The present invention relates to apparatus and methods for providing automated vending of perishable items. In one aspect, an apparatus according to the invention includes a vending machine cabinet combining an interior space for vendible products, dispenser mechanisms that can be actuated by selection of a customer, and a refrigeration unit. An inner liner material is manufactured to include a thermal break between zones in the space to deter thermal conduction through the liner between zones. A channel or duct can be installed vertically in or along the space. The channel or duct can provides a continuous air path from at or near an evaporator of a refrigeration unit at the bottom of the cabinet to an opening in the duct at the top of the cabinet, or can be divided into segments separated by insulated dividers to define two or more temperature zones within the space. At least one opening to the duct can exist in each of the defined zones. A fan can be utilized to move air from at the evaporator to a first temperature zone. A sheet or other air flow diverter can be placed appropriately within the space to direct movement of air conducive to maintaining the temperature in each zone and returning air to a fan or refrigeration unit for circulation purposes.
In another aspect of the invention, a method of maintaining multiple temperature zones within the product space of an automated perishable food vending machine comprises determining whether one or more different temperature zones is desired in the machine. If one zone is desired, an air duct is configured to move air at or near an evaporator of a refrigeration unit into the single zone. Air is circulated through the evaporator and back into the inlet of the duct at a thermostatically controlled temperature. If two zones are desired, a thermal barrier is placed between the first and second zone and the duct is configured to direct air into the first zone and circulate it back through the evaporator to create a colder temperature zone in the first zone. Controlled conduction and other techniques (e.g. stratification) are used to cool the second zone below ambient temperature but above the temperature of the first zone without having a second evaporator. Optionally, heat can be thermostatically introduced into the second zone to maintain a higher temperature than the first zone. A example would be with a foil heater. This allows a lower frozen food temperature zone and a refrigerated food temperature zone above it with one refrigeration unit and one air duct.
In another aspect, a third temperature zone can be created above the second zone by using another thermal divider or barrier. Optionally, a thermostatically controlled heater can maintain a third temperature in that zone, higher than the second zone. It could be refrigerated at a higher temperature than the second zone, or could be maintained at higher than refrigeration temperatures if, for example, non-perishables are to be dispensed.

■ DATA FOR THE TASK:

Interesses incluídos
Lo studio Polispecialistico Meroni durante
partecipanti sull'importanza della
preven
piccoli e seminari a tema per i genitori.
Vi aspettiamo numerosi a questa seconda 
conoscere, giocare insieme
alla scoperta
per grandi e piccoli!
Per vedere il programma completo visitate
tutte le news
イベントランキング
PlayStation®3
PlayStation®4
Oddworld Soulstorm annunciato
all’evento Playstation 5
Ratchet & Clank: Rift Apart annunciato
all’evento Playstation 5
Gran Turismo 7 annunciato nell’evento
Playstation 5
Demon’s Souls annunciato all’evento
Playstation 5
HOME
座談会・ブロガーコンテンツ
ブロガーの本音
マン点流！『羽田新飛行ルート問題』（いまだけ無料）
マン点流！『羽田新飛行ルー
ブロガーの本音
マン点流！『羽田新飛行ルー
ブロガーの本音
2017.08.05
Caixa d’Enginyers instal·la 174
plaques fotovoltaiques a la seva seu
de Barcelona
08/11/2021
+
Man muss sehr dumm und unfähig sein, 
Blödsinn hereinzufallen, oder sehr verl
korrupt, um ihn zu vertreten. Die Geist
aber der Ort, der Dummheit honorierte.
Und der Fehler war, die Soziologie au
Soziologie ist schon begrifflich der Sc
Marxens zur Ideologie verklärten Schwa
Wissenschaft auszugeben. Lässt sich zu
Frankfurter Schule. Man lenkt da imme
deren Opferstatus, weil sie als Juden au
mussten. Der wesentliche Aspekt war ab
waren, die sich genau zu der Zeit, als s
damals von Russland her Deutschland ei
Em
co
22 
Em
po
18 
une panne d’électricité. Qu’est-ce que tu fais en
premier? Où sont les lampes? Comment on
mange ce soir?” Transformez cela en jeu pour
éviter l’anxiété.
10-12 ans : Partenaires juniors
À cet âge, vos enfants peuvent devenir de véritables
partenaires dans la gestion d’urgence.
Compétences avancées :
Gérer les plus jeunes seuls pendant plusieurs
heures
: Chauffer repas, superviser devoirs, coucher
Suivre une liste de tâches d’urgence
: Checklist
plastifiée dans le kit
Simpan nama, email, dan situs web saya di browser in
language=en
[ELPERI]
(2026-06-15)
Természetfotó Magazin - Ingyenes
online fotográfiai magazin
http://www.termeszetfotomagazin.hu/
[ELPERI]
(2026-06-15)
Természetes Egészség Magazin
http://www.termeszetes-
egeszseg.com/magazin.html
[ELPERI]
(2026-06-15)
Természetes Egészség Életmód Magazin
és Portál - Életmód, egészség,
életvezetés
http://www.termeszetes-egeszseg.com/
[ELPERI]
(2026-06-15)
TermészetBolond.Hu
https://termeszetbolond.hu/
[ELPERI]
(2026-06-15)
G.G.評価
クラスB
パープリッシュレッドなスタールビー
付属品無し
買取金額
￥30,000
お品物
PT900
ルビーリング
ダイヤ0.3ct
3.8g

■ TASKS:
[1] Reproduce the listing from its first line through the line containing "une panne d’électricité.".
[2] Continue the passage on multi-zone refrigerated vending machines from its final sentence.
The patent passage on vending machines and the listing are unrelated pieces of material.

■ EXERCISE RESPONSES:
[1]
Interesses incluídos
Lo studio Polispecialistico Meroni durante
partecipanti sull'importanza della
preven
piccoli e seminari a tema per i genitori.
Vi aspettiamo numerosi a questa seconda 
conoscere, giocare insieme
alla scoperta
per grandi e piccoli!
Per vedere il programma completo visitate
tutte le news
イベントランキング
PlayStation®3
PlayStation®4
Oddworld Soulstorm annunciato
all’evento Playstation 5
Ratchet & Clank: Rift Apart annunciato
all’evento Playstation 5
Gran Turismo 7 annunciato nell’evento
Playstation 5
Demon’s Souls annunciato all’evento
Playstation 5
HOME
座談会・ブロガーコンテンツ
ブロガーの本音
マン点流！『羽田新飛行ルート問題』（いまだけ無料）
マン点流！『羽田新飛行ルー
ブロガーの本音
マン点流！『羽田新飛行ルー
ブロガーの本音
2017.08.05
Caixa d’Enginyers instal·la 174
plaques fotovoltaiques a la seva seu
de Barcelona
08/11/2021
+
Man muss sehr dumm und unfähig sein, 
Blödsinn hereinzufallen, oder sehr verl
korrupt, um ihn zu vertreten. Die Geist
aber der Ort, der Dummheit honorierte.
Und der Fehler war, die Soziologie au
Soziologie ist schon begrifflich der Sc
Marxens zur Ideologie verklärten Schwa
Wissenschaft auszugeben. Lässt sich zu
Frankfurter Schule. Man lenkt da imme
deren Opferstatus, weil sie als Juden au
mussten. Der wesentliche Aspekt war ab
waren, die sich genau zu der Zeit, als s
damals von Russland her Deutschland ei
Em
co
22 
Em
po
18 
une panne d’électricité. Qu’est-ce que tu fais en

[2]
IV. BRIEF DESCRIPTION OF THE DRAWINGS
Thus, the invention relates to a vending machine that can be efficiently configured (or reconfigured) into a single or multiple temperature zone vending machine utilizing a single refrigeration unit. In a three zone configuration, it can store and vend perishable frozen food items from the bottom zone and dispensing mechanisms and trays, perishable cold food times in a middle zone, and ambient snacks in a top zone. Temperature separation between zones is achieved via thermal breaks, air curtains, insulated divider(s), and natural stratification. The machine can be configured for one temperature zone, or two, or possibly three or more. Temperatures in the upper zones are regulated. In one example the regulation is by controlled conduction and electric foil heater(s) to maintain temperatures in accordance with standards or regulations. This allows different temperature items (e.g. frozen food, cold food, and ambient snacks for a three zone machine) to all be stored and vended out of the same machine, replacing the two or three separate machines that otherwise would be required. The invention also allows a standardized set of starting components that can be configured or reconfigured into a single or multi-temperature-zone machine by efficient and economical steps.
FIG. 1A is a diagram of a perspective view of a conventional refrigerated vending machine with a glass front window to view vendible items in multiple vertical trays of vending dispensers.
FIG. 1B is a perspective drawing of a machine like that of FIG. 1A.
FIG. 1C is similar to FIG. 1B but shows some interior parts of the machine.
FIG. 1D is an exploded view of FIG. 1C.
FIG. 1E is a back elevational of FIG. 1B.
FIG. 2 is a perspective view of the refrigerated vending machine of FIGS. 1A-1E with its front door pivoted open.
FIG. 3A is an enlarged sectional view of the interior of the machine of FIG. 1A taken along line 3A-3A of FIG. 1A with trays and dispensers removed, and showing a basic preliminary starting structure for assembling either a single or multiple temperature zone refrigerated vending machine according to exemplary embodiments of the present invention.
FIG. 3B is a diagrammatic simplified depiction of the interior of the portion of the partially assembled machine shown in FIG. 3A, but from the front without the door and showing the entire width of the machine.
FIG. 3C is similar to FIG. 3B but from a different perspective.
FIG. 4A is similar to FIG. 3A, but shows an assembled machine with one refrigerated temperature zone.
FIG. 4B is similar to FIG. 3B but illustrates modifications to the basic interior of FIG. 3B to convert it to the single temperature zone machine of FIG. 4A.
FIG. 4C is a perspective view of FIG. 4B but from a different angle.
FIG. 5A is similar to FIG. 4A except it shows an assembled machine with two temperature zones.
FIG. 5B is similar to FIG. 4B but shows diagrammatically how the basic interior of FIG. 3B is modified to create two zone refrigeration.
FIG. 5C is similar to FIG. 5B but from a different perspective.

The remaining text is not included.